• Spar over vote-on-account, TMC trying to hide tremendous financial crisis faced by Bengal: MLA Ashok Lahiri
    Telegraph | 7 February 2026
  • Leaders of the BJP and the Trinamool Congress on Friday engaged in a war of words inside and outside the Assembly over the vote-on-account tabled by the Mamata Banerjee government.

    While the BJP sought to portray the vote-on-account as an election manifesto filled with false assurances, Trinamool launched a statewide campaign to demonstrate that the budget was pro-people and for all sections of society.

    The war of words began on the floor of the Assembly when economist and BJP’s Balurghat MLA, Ashok Lahiri, criticised the vote-on-account, arguing that it was economically flawed. He claimed that the term “Humpty Dumpty,” which chief minister Mamata Banerjee had used to describe the February 1 Union Budget, could just as well be applied to the state’s vote-on-account.

    “I want to place three issues before you. Bengal has been facing a tremendous financial crisis, and the TMC has been trying to hide it. They cannot pull the state out of the crisis — the next government will have to do that. Secondly, the governor had claimed that 94 social schemes are running in the state. I have demanded a list of all those 94 schemes and details about them,” Lahiri told reporters outside the Assembly.

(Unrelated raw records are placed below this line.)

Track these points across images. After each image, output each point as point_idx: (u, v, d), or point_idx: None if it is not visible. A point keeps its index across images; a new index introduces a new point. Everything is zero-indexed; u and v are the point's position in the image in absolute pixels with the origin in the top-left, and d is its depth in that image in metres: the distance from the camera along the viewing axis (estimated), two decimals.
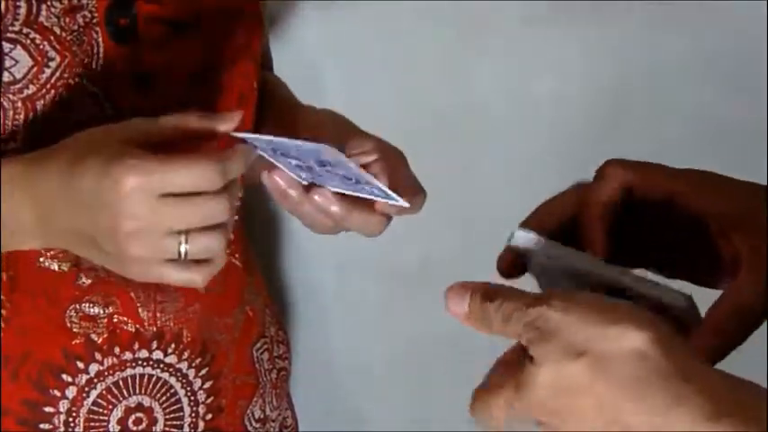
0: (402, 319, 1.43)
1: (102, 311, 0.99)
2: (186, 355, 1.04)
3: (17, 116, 0.92)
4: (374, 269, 1.43)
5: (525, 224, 0.73)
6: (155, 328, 1.01)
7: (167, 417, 1.05)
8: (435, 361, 1.38)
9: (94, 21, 0.93)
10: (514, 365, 0.64)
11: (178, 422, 1.05)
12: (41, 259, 0.97)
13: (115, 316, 0.99)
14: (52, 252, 0.97)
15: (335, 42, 1.37)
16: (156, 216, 0.82)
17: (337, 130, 1.00)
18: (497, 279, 1.31)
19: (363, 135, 0.99)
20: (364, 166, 0.90)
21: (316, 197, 0.91)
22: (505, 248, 0.73)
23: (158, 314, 1.01)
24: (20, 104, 0.92)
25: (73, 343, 0.99)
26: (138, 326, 1.00)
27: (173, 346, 1.03)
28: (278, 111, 1.11)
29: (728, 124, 1.43)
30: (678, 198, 0.69)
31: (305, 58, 1.35)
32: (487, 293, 0.68)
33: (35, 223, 0.88)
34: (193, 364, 1.05)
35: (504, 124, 1.39)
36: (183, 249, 0.84)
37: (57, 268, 0.97)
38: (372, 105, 1.39)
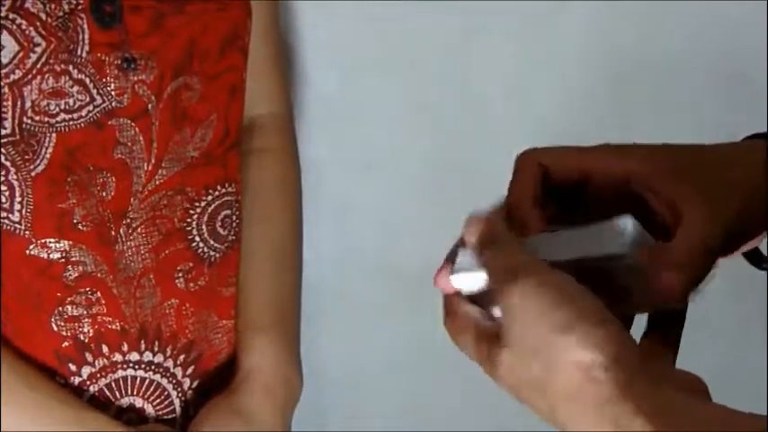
0: (402, 319, 1.43)
1: (85, 312, 0.98)
2: (169, 351, 1.03)
3: (5, 102, 0.92)
4: (374, 269, 1.43)
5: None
6: (138, 325, 1.01)
7: (159, 417, 1.04)
8: (435, 362, 1.38)
9: (80, 7, 0.94)
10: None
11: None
12: (31, 247, 0.96)
13: (99, 316, 0.99)
14: (42, 240, 0.96)
15: (335, 42, 1.36)
16: None
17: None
18: None
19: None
20: None
21: None
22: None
23: (138, 310, 1.00)
24: (6, 90, 0.92)
25: (63, 345, 0.99)
26: (122, 323, 1.00)
27: (156, 343, 1.02)
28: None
29: (728, 124, 1.43)
30: (595, 173, 0.69)
31: (305, 58, 1.35)
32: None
33: None
34: (178, 362, 1.04)
35: (504, 123, 1.39)
36: None
37: (46, 257, 0.97)
38: (372, 105, 1.38)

    “The third issue I raised is that four things are very important: education, health, infrastructure, and administration. I emphasised those issues,” he added.

    The BJP MLAs walked out of the House after finance minister Chandrima Bhattacharya allegedly made a personal remark questioning Lahiri’s expertise. The BJP MLAs later protested in front of the Assembly, calling it an insult to an economist like Lahiri, who served in several key positions, including that of chief economic adviser to the government of India.

    When Lahiri was asked about his reaction to questions raised in the House about his knowledge in his field, he responded in a gentlemanly tone, saying that he was not a “pandit” but still a student who learns every day.

    Bhattacharya, however, said she had not insulted the economist.

    “I was just mentioning that he may not know what happened in the past 15 years, as he was outside Bengal during the first 10 years. We never launched any personal attack,” said Bhattacharya, who later addressed a press conference.

    BJP leaders, however, did not confine their attack to the Assembly.

    Suvendu Adhikari, the leader of the Opposition, later spoke in detail about what he called the failures and false assurances in the vote-on-account at the Salt Lake office of the BJP. The Nandigram MLA produced budget documents from 2013–14 and 2014–15 to show how, according to him, the state government had been misleading Bengal’s youth by introducing unemployment allowances under new names.

    “They had launched the Yuvashree scheme with a monthly allowance of ₹1,500 for unemployed youth and created an employment bank. I asked the state government about the status of the 17 lakh unemployed youth who had applied to the employment bank. Mamata Banerjee has claimed that the new allowance scheme will be launched from August this year, but the tenure of the vote-on-account will end in July. So, it is more of an election bill than a vote-on-account,” Adhikari said.

    Finance minister Bhattacharya, however, claimed the Yuvashree scheme and the newly launched Banglar Yuba Sathi scheme were completely different.

    Trinamool also activated all its district units to campaign that the budget was aimed at the poor and marginalised people of Bengal. The party highlighted how Mamata had considered all sections of society, from marginal workers to landless farmers, by holding pres conferences in each organisational district.